*Extract*:
-- Start --

# Canine Body Armour



## James Degale (Jan 9, 2009)

Been considering this lately for some of the higher risk situations we get into.

Anyone can recommend a good supplier?

What are some of the pros and cons and experiences of people who use them. Would need to withstand stabs, broken bottles. Prefer ones that allow good mobility, can be worn in hotter weathe. Chain mail or kevlar?. Not convinced by velcro, do people prefer buckles? Despite the price it might be a good investment vet bills, losing a dog.


----------



## David Frost (Mar 29, 2006)

Most of the K9 Equipment sales companies carry a vest. Ray Allen does for sure. I think Elite K9 out of KY also carries one. The dogs definately need to train with them on. Some find them very uncomfortable. They are going to be hot regardless during the summer time. Usually vests without trauma plates don't offer excellant protection against stab wounds, better protection however against slashing wound. the last 3 dogs I'm aware of that died in service was from head shots where the vest wouldn't have helped anyway. Not saying there isn't a time when one should be worn. In my experience however, it's not all that often.

-- End --

[Recorded data]
-- Start --

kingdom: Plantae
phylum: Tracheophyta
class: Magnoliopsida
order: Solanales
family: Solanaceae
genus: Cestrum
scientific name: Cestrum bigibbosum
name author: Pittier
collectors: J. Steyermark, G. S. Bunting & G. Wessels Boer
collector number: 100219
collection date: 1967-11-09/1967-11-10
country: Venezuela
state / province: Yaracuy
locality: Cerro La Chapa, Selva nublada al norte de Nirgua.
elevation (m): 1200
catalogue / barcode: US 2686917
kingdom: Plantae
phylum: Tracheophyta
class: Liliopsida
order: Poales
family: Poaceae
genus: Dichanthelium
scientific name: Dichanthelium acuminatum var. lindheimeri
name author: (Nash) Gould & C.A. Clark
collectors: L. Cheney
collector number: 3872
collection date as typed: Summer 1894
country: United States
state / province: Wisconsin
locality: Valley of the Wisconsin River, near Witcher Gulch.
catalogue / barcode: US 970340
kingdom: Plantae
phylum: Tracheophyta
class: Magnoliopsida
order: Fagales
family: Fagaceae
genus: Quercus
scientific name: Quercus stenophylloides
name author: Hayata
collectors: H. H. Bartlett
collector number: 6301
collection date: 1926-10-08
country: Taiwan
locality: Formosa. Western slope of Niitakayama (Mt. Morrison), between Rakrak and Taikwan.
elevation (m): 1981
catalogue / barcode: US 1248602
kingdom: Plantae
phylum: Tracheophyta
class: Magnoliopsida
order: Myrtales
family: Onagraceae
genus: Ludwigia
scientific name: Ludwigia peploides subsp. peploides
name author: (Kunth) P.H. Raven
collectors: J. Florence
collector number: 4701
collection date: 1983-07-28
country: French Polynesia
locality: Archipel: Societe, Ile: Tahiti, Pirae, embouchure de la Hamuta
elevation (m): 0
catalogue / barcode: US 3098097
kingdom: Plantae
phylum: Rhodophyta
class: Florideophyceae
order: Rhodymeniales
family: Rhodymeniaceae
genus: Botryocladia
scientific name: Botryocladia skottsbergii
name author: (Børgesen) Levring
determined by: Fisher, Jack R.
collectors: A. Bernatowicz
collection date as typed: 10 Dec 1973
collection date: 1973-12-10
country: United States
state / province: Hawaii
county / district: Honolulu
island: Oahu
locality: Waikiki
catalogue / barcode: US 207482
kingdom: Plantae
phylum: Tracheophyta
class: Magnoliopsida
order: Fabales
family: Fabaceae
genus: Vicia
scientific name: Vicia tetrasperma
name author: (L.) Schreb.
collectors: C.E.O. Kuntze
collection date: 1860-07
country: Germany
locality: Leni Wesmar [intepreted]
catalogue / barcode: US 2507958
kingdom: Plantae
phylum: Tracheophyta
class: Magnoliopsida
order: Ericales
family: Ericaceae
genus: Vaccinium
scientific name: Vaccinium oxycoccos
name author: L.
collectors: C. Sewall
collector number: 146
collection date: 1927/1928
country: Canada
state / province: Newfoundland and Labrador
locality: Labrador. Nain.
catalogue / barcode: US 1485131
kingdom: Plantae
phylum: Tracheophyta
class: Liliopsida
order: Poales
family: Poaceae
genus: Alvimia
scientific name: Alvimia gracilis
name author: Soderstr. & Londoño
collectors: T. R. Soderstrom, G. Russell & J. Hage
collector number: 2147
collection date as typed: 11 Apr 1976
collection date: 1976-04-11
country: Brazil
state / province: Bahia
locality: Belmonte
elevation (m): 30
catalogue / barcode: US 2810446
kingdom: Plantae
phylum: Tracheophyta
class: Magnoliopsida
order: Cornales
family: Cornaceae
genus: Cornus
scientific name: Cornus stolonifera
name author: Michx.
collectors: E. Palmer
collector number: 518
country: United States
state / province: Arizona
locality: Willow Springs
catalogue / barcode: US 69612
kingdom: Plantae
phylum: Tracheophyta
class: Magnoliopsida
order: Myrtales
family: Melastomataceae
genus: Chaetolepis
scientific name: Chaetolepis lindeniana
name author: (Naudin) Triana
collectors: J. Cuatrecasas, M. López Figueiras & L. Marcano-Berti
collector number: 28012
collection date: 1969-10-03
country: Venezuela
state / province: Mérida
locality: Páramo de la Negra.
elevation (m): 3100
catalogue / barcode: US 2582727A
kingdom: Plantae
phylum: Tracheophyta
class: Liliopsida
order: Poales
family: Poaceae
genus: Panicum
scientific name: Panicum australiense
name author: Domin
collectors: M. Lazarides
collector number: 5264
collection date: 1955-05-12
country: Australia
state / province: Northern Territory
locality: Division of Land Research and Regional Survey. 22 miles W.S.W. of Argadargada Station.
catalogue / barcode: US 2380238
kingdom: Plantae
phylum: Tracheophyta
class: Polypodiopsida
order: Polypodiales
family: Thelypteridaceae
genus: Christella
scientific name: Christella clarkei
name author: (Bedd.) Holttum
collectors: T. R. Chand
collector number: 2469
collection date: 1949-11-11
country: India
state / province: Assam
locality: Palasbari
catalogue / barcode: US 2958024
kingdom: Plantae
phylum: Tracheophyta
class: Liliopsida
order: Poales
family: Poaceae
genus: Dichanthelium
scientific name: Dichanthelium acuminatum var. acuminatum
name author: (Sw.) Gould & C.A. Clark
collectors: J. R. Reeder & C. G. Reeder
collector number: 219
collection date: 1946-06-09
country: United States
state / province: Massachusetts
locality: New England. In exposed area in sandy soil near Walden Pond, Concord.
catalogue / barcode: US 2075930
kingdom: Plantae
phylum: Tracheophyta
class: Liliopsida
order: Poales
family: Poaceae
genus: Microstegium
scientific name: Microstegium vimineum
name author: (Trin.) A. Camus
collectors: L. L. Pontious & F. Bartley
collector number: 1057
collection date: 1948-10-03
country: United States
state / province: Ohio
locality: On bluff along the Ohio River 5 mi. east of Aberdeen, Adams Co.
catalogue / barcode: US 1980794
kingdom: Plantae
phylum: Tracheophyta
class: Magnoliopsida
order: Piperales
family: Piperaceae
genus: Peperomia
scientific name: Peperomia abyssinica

-- End --

*What is required*:
Answer these questions about the canine body armour thread:
(a) Which two materials does the first post ask about choosing between?
(b) Which seller does the reply say carries a vest "for sure"?
(c) What does the reply say caused the deaths of the last 3 dogs the writer knows of that died in service?

*Response to this task*:
(a) Chain mail or kevlar.
(b) Ray Allen.
(c) Head shots.